The high mutational burden observed in DM is also of significance for patient management. The strong therapeutic effect of immune checkpoint blockade in some patients with melanoma has been linked to expression of neoantigens; mutant peptides presented by MHC Class 1. A higher overall mutational burden would be expected to lead to the expression of more neoantigens, with mutation number being associated with improved efficacy of immunotherapy. In keeping with this, a recent retrospective analysis of over 1000 patients receiving immunotherapy identified 23 patients with DM who received anti‐PD1/anti‐PDL1 antibodies (Eroglu et al., 2015). The investigators showed an exceptional RECIST response rate of 70% in this cohort, a frequency over double that observed in an unselected population with advanced melanoma.

The second key finding by Shain et al. was that the most common mutational hotspot in DM occurs in a promoter region that regulates the expression of the nuclear factor kappa‐light‐chain enhancer of activated B cells (NFκB) inhibitor epsilon gene, NFKBIE. This locus was also amplified in 14.5% of samples. Intriguingly validation of NFKBIE promoter mutations revealed that both alleles of the gene were altered in some cases. The protein (IκBε) encoded by NKFBIE inhibits the activity of proinflammatory NFκB transcription factors by sequestering them in the cytoplasm (Oeckinghaus and Ghosh, 2009). Using the Illumina Human Bodymap RNA sequencing data, the authors neatly demonstrated that the mutational hotspot was in the promoter region of the short isoform of NFKBIE, which they showed to be ubiquitously expressed in melanoma using data from The Cancer Genome Atlas (TCGA). Mutation of this hotspot region was also demonstrated in two melanoma cell lines (M257 and M375), which were both shown to express the same short isoform of NFKBIE, and showed a lack of NFκB translocation to the nucleus. NFκB mediates crosstalk between inflammatory signals and cancer at multiple levels and there is emerging in vivo evidence that inhibiting NFκB signalling can elicit an antitumour immune response and can even enhance the effects of immune checkpoint inhibitors (Hayakawa et al., 2014). Thus, it follows that a mutated/amplified NFKBIE promoter leading to attenuated NFκB signalling may participate in the recognition of DM cells by the immune system, although the exact functional role of NFKBIE in DM is yet to be explored.

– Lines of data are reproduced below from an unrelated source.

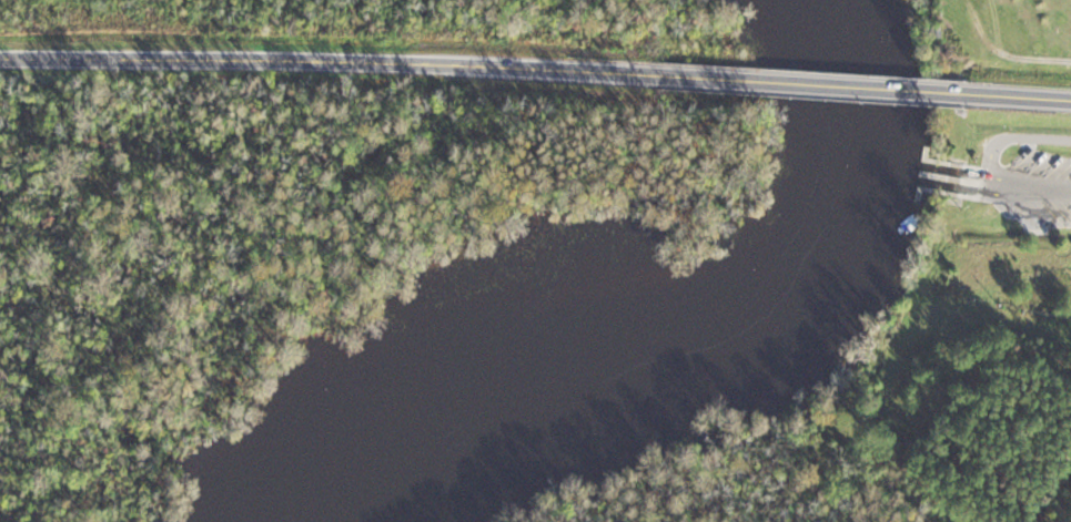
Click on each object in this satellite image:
road: (363, 60)
road: (853, 86)
road: (1026, 96)
road: (982, 148)
road: (1048, 185)
parking lot: (1050, 186)
road: (978, 203)

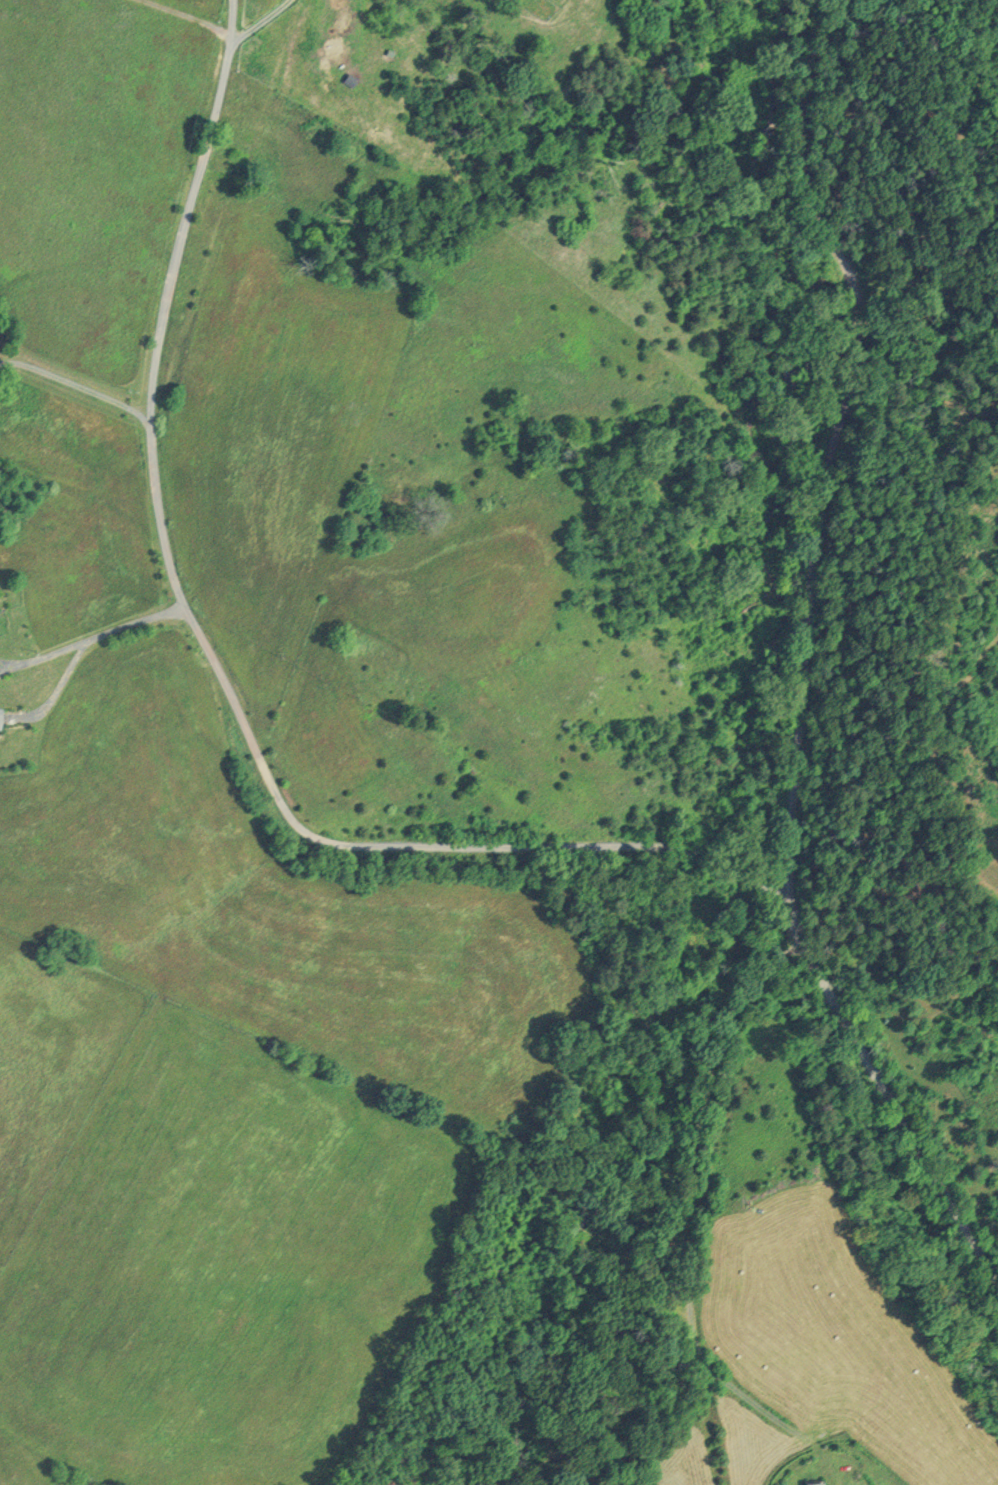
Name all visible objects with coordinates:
road: (824, 429)
road: (222, 655)
building: (3, 719)
road: (880, 1089)
building: (816, 1482)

In addition to NFKBIE promoter alterations, highly focal amplifications of MAP3K1 were identified in three tumours, and two novel melanoma‐related genes were found: CBL and FBXW7. Other mutated genes included NF1, CDKN2A, ERBB2, MAP3K1, EGFR, PTPN11, MET, RAC1, SOS2, NRAS and PIK3CA. Mutations in TP53 and amplification of TERT were also observed. Importantly, TERT promoter mutations or amplifications occurred in 90% of the DMs analysed in this study. Amplification and consequent changes in expression levels of EGFR, MET, CDK4, CCND1, YAP1 and MDM2 were shown. The study of these somatic alterations not only serves to provide a better understanding of the pathogenesis of DM, but also has implications for the use of molecular pathway inhibitors in the clinic.

This report represents a substantial leap forwards in deciphering the molecular mechanisms underlying DM and provides unequivocal evidence that DM is genomically distinct from common melanoma. The extremely high mutational load suggests that immunotherapy may be particularly effective in this disease, potentially paving the way towards a rational preselection strategy for the use of immune checkpoint blockade in patients with this disease. The finding of focal amplifications/promoter mutations of NFKBIE in DM is also of particular interest, providing a window to a distinct mechanism driving this subtype of melanoma.

This paper highlights the benefits of large‐scale genomic analyses in rare tumours types by showing that genomic alterations that might not have otherwise been detected with small studies can be found by collaborators leveraging sample collections between centres.